A Pilgrimage to Guadalupe by Swami Kriyananda

A Pilgrimage to Guadalupe by Swami Kriyananda

Author:Swami Kriyananda
Language: eng
Format: epub
ISBN: 9781565895140
Publisher: Crystal Clarity Publishers


EIGHT

The Monks and the Church

SOME DISTANCE DOWN THE ROAD, I CAME UPON A CAR standing by the wayside. Outside it were three monks wearing brown habits. One of them was replacing a flat tire; the other two were seated nearby on a grassy bank, watching the operation.

“Greetings, strangers,” I said.

“Greetings, brother,” they replied smiling.

“You look as though you didn’t need help. But would you like more company?”

“Please join us,” they said graciously, and I did so.

As I settled myself on the bank beside the two “non-combatants,” I asked them humorously, “So, do you think God may have arranged for you to have this flat tire just so that we might meet?”

“Who knows?” they both answered. Then, with equal good humor, one of them continued, “His ways are inscrutable. He might have taken time out from overseeing the fate of nations, or the slow movement of galaxies, to give thought to so small a thing as this meeting.”

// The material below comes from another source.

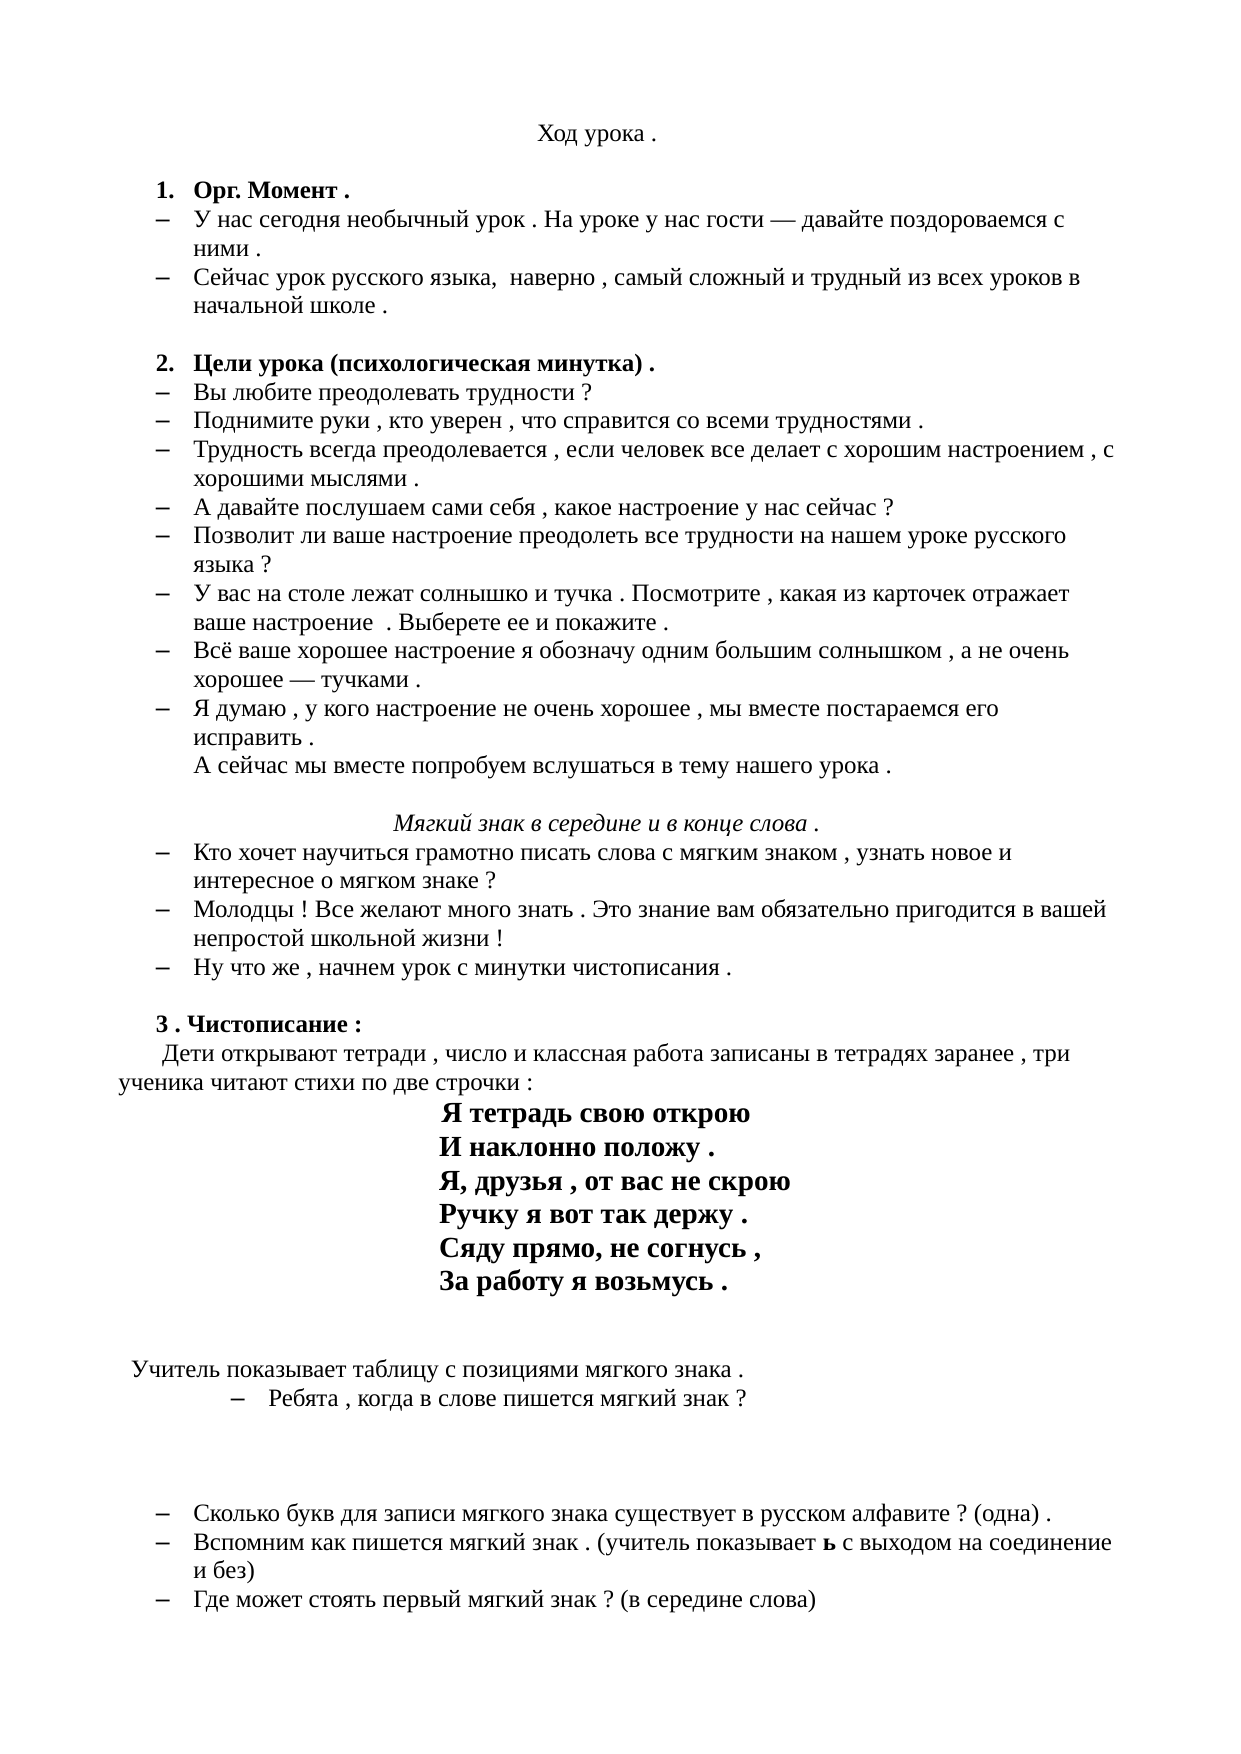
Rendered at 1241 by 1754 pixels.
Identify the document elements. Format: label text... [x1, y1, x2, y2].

“Do you suppose,” I wondered aloud, “he even sees things in terms of big and small? Is He Himself big? Is size an attribute we can apply to Him? In other words, do you think He may be some sort of giant, overseeing the whole universe from outside it, or above it?”

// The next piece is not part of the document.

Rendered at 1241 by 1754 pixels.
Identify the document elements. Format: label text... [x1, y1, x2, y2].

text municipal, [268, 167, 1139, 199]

At this, the brothers became more serious. “The universe,” one of them said, “exists outside of Him. We don’t know what He looks like, but we do know He made us all.”

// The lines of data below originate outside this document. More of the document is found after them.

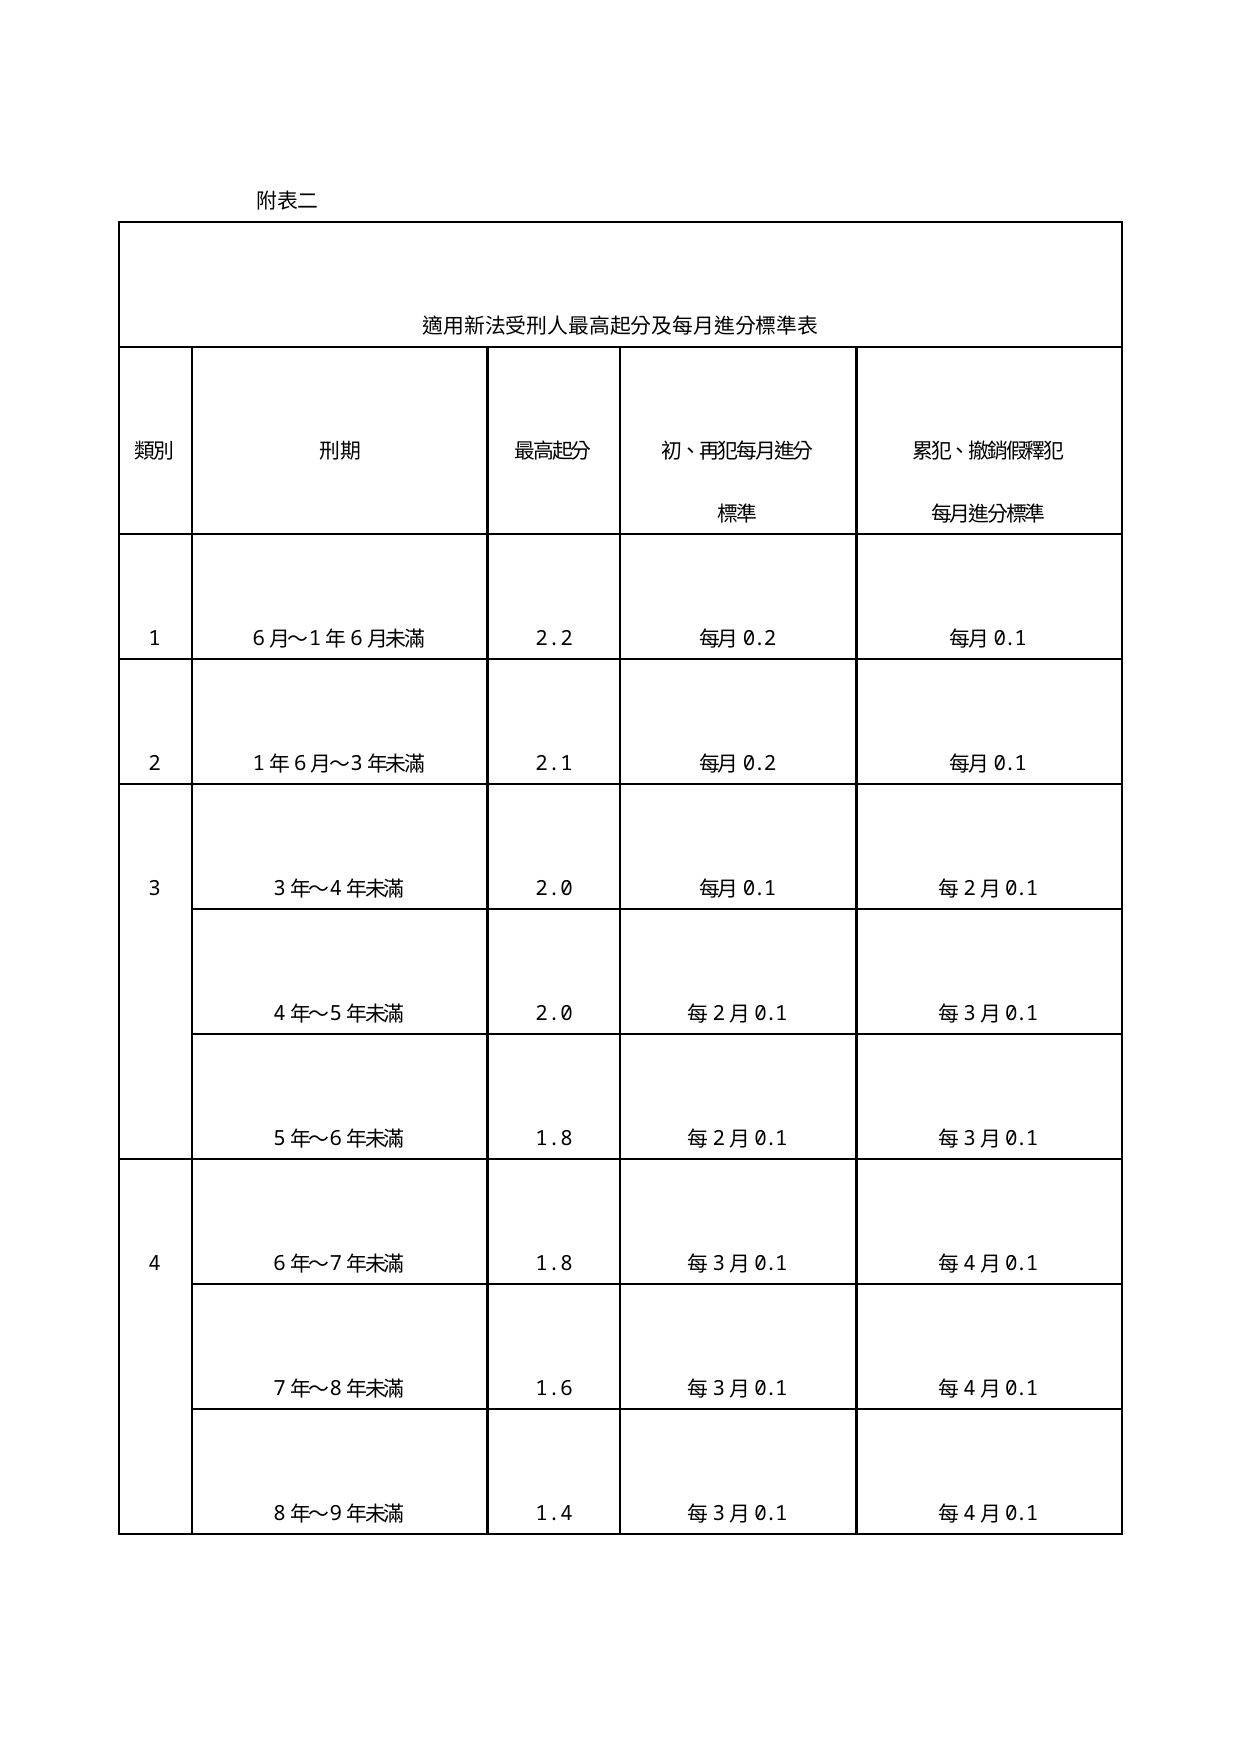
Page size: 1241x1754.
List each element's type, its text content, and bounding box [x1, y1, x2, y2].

table_cell 2.0 [489, 910, 619, 1033]
table_cell 每2月0.1 [858, 785, 1121, 908]
table_cell 初、再犯每月進分 標準 [621, 348, 855, 533]
table_cell 1.8 [489, 1160, 619, 1283]
table_cell 每3月0.1 [858, 910, 1121, 1033]
table_cell 1 [120, 535, 191, 658]
table_cell 每3月0.1 [858, 1035, 1121, 1158]
table_cell 每月0.2 [621, 660, 855, 783]
table_cell 7年～8年未滿 [193, 1285, 486, 1408]
table_cell 1.4 [489, 1410, 619, 1533]
table_cell 累犯、撤銷假釋犯 每月進分標準 [858, 348, 1121, 533]
table_cell 每月0.2 [621, 535, 855, 658]
table_cell 3年～4年未滿 [193, 785, 486, 908]
table_cell 4 [120, 1160, 191, 1533]
table_cell 最高起分 [489, 348, 619, 533]
table_cell 2.0 [489, 785, 619, 908]
table_cell 6年～7年未滿 [193, 1160, 486, 1283]
table_cell 8年～9年未滿 [193, 1410, 486, 1533]
table_cell 每2月0.1 [621, 910, 855, 1033]
table_cell 類別 [120, 348, 191, 533]
table_cell 2.2 [489, 535, 619, 658]
table_cell 刑期 [193, 348, 486, 533]
table_cell 1年6月～3年未滿 [193, 660, 486, 783]
table_cell 5年～6年未滿 [193, 1035, 486, 1158]
table_cell 每4月0.1 [858, 1285, 1121, 1408]
table_cell 2.1 [489, 660, 619, 783]
table_cell 每3月0.1 [621, 1160, 855, 1283]
table_cell 每3月0.1 [621, 1285, 855, 1408]
table_cell 2 [120, 660, 191, 783]
table_cell 每3月0.1 [621, 1410, 855, 1533]
table_cell 每4月0.1 [858, 1410, 1121, 1533]
text 附表二 [256, 158, 1053, 221]
table_cell 每月0.1 [621, 785, 855, 908]
table_cell 每月0.1 [858, 660, 1121, 783]
table_cell 每4月0.1 [858, 1160, 1121, 1283]
table_header 適用新法受刑人最高起分及每月進分標準表 [120, 223, 1121, 346]
table_cell 6月～1年6月未滿 [193, 535, 486, 658]
table_cell 3 [120, 785, 191, 1158]
table_cell 每月0.1 [858, 535, 1121, 658]
table_cell 1.6 [489, 1285, 619, 1408]
table_cell 4年～5年未滿 [193, 910, 486, 1033]
table_cell 每2月0.1 [621, 1035, 855, 1158]
table_cell 1.8 [489, 1035, 619, 1158]
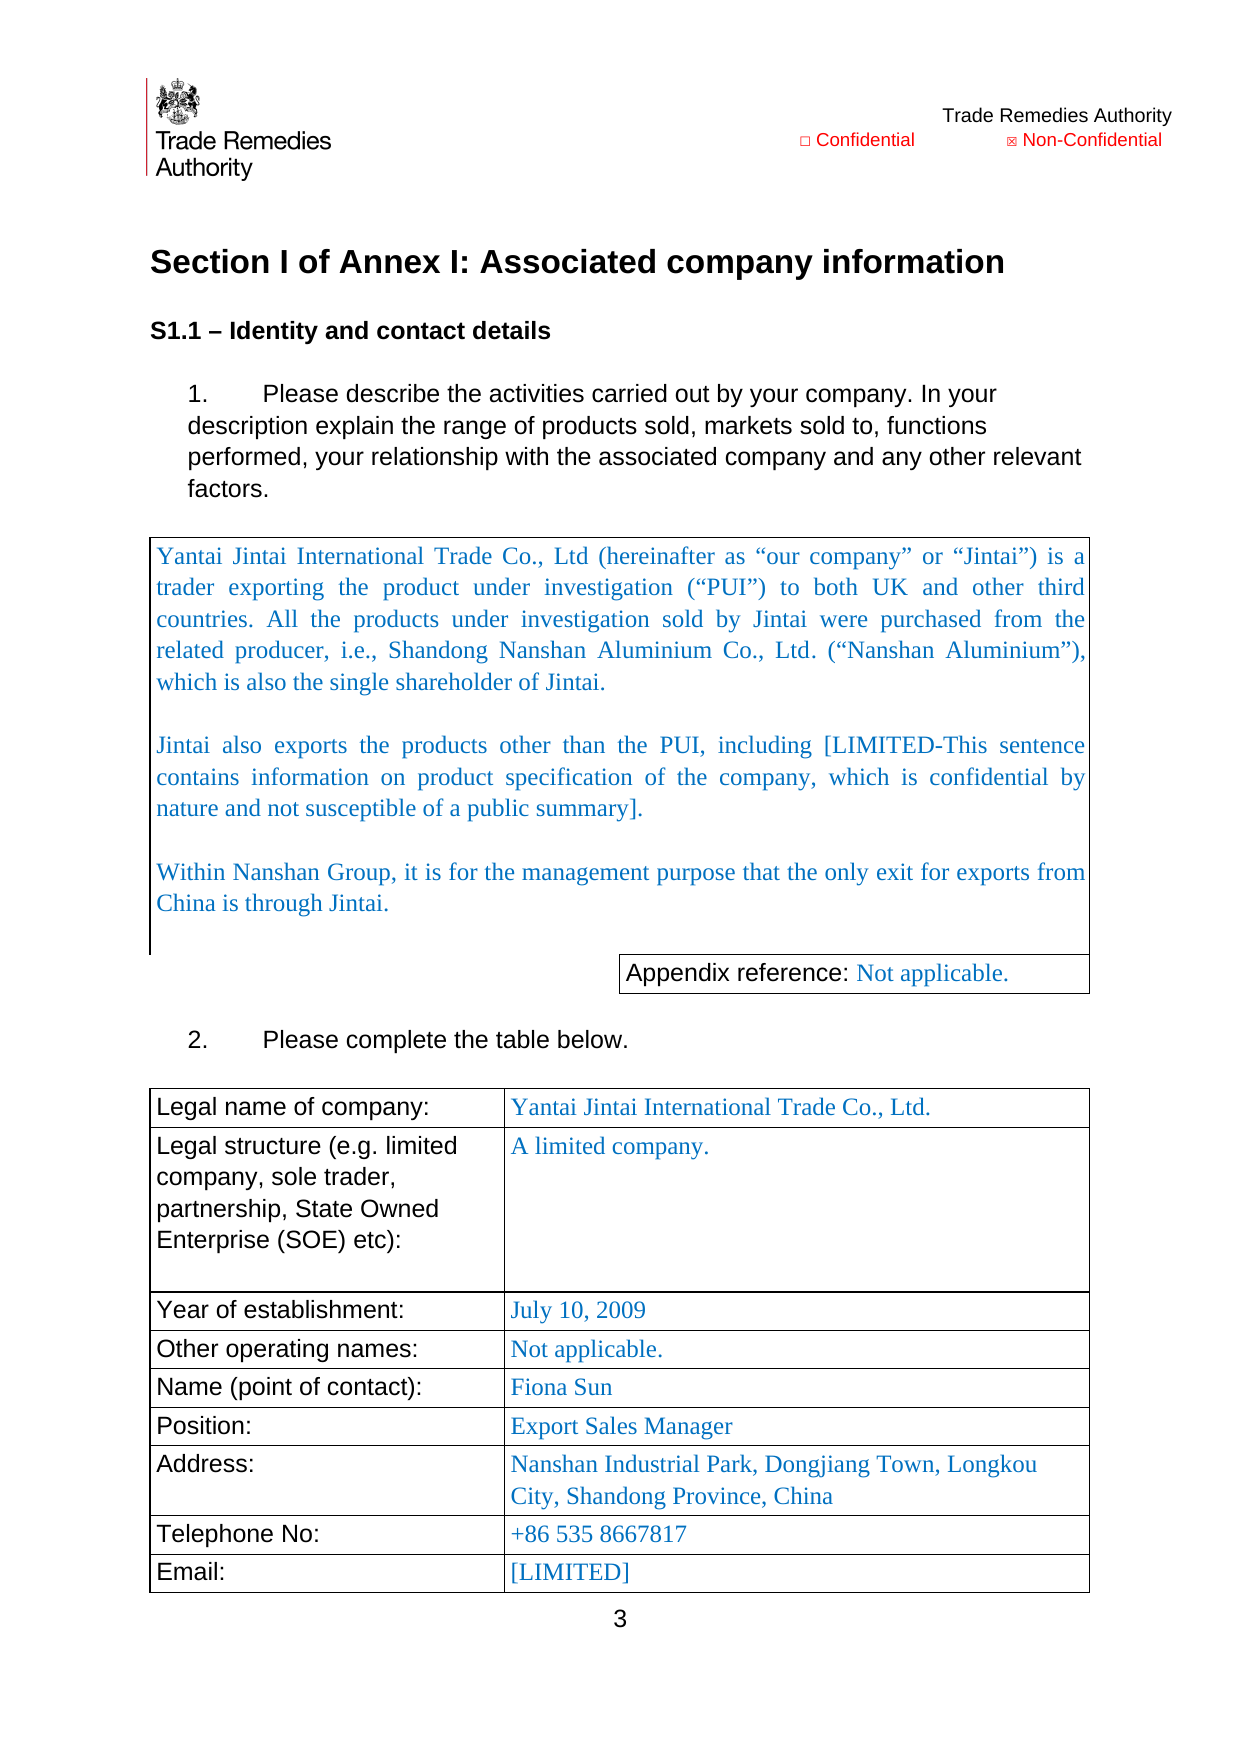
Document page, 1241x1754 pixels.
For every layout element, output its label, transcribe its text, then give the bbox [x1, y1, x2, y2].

“And how do you imagine He made us?” I inquired. “Out of nothing?”

“It can only have been so, for we are taught that God is ‘wholly other.’ It would be presumptuous to think otherwise.”

“You say, ‘We are taught.’ Are your personal beliefs the result only of someone else’s teaching? or are they the result of your own reflection?”

“Well, of course we abide by the dogmas taught by our Church.”

“Do you believe, then, that your church is always right?”

“Well,” said one of them, “I don’t think anyone would go that far. By the way, I am Brother Augustus. This,” he indicated the monk seated closer to me, “is Brother Pacificus. And that,” he indicated the monk changing the tire, “is Brother Francis.” In time I discovered Brother Augustus to be rather austere by nature, and slightly aloof. Brother Pacificus was altogether different from what his name suggested: a little restless, and of a jovial nature. Brother Francis was simple, and displayed a devotional temperament.

Brother Augustus continued somewhat pontifically, “Protestants have gone to great lengths to point out the Church’s mistakes. Among their criticisms are those of Mar tin Luther: the sale of indulgences. They point also to the extreme lack of charity demonstrated by the Spanish Inquisition. I think any reasonable man would agree at least with those criticisms. Still, we believe that the Church, despite its mistakes, represents most truly the teachings and legacy of Jesus Christ.

“It is well,” he added, “that one body, and even one person—the Pope—decide what Jesus meant, rather than let people randomly make up their own minds as to what he meant.